• _TASK DESCRIPTION_: From the line with "Lowest Common Ancestor" through the final line below, restate each line word for word and return nothing else.

Data extracted from a collection:

--- START ---

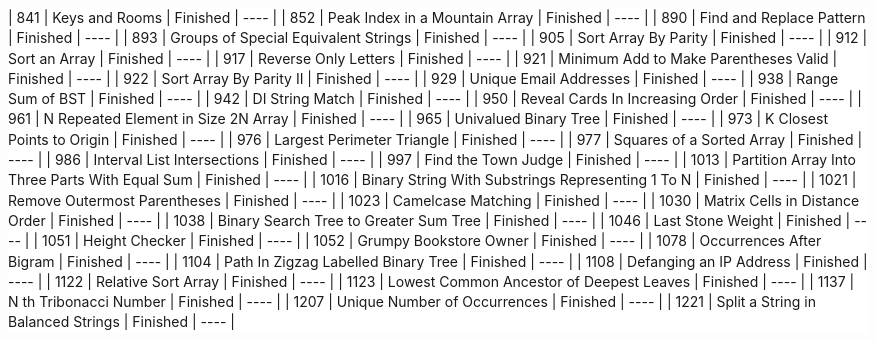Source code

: | 841              | Keys and Rooms      | Finished   | ----   |
| 852              | Peak Index in a Mountain Array      | Finished   | ----   |
| 890              | Find and Replace Pattern      | Finished   | ----   |
| 893              | Groups of Special Equivalent Strings      | Finished   | ----   |
| 905              | Sort Array By Parity      | Finished   | ----   |
| 912              | Sort an Array      | Finished   | ----   |
| 917              | Reverse Only Letters      | Finished   | ----   |
| 921              | Minimum Add to Make Parentheses Valid      | Finished   | ----   |
| 922              | Sort Array By Parity II      | Finished   | ----   |
| 929              | Unique Email Addresses      | Finished   | ----   |
| 938              | Range Sum of BST      | Finished   | ----   |
| 942              | DI String Match      | Finished   | ----   |
| 950              | Reveal Cards In Increasing Order      | Finished   | ----   |
| 961              | N Repeated Element in Size 2N Array      | Finished   | ----   |
| 965              | Univalued Binary Tree      | Finished   | ----   |
| 973              | K Closest Points to Origin      | Finished   | ----   |
| 976              | Largest Perimeter Triangle      | Finished   | ----   |
| 977              | Squares of a Sorted Array      | Finished   | ----   |
| 986              | Interval List Intersections      | Finished   | ----   |
| 997              | Find the Town Judge      | Finished   | ----   |
| 1013              | Partition Array Into Three Parts With Equal Sum      | Finished   | ----   |
| 1016              | Binary String With Substrings Representing 1 To N      | Finished   | ----   |
| 1021              | Remove Outermost Parentheses      | Finished   | ----   |
| 1023              | Camelcase Matching      | Finished   | ----   |
| 1030              | Matrix Cells in Distance Order      | Finished   | ----   |
| 1038              | Binary Search Tree to Greater Sum Tree      | Finished   | ----   |
| 1046              | Last Stone Weight      | Finished   | ----   |
| 1051              | Height Checker      | Finished   | ----   |
| 1052              | Grumpy Bookstore Owner      | Finished   | ----   |
| 1078              | Occurrences After Bigram      | Finished   | ----   |
| 1104              | Path In Zigzag Labelled Binary Tree      | Finished   | ----   |
| 1108              | Defanging an IP Address      | Finished   | ----   |
| 1122              | Relative Sort Array      | Finished   | ----   |
| 1123              | Lowest Common Ancestor of Deepest Leaves      | Finished   | ----   |
| 1137              | N th Tribonacci Number      | Finished   | ----   |
| 1207              | Unique Number of Occurrences      | Finished   | ----   |
| 1221              | Split a String in Balanced Strings      | Finished   | ----   |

--- END ---

• _REPLY TO THE EXERCISE_:
| 1123              | Lowest Common Ancestor of Deepest Leaves      | Finished   | ----   |
| 1137              | N th Tribonacci Number      | Finished   | ----   |
| 1207              | Unique Number of Occurrences      | Finished   | ----   |
| 1221              | Split a String in Balanced Strings      | Finished   | ----   |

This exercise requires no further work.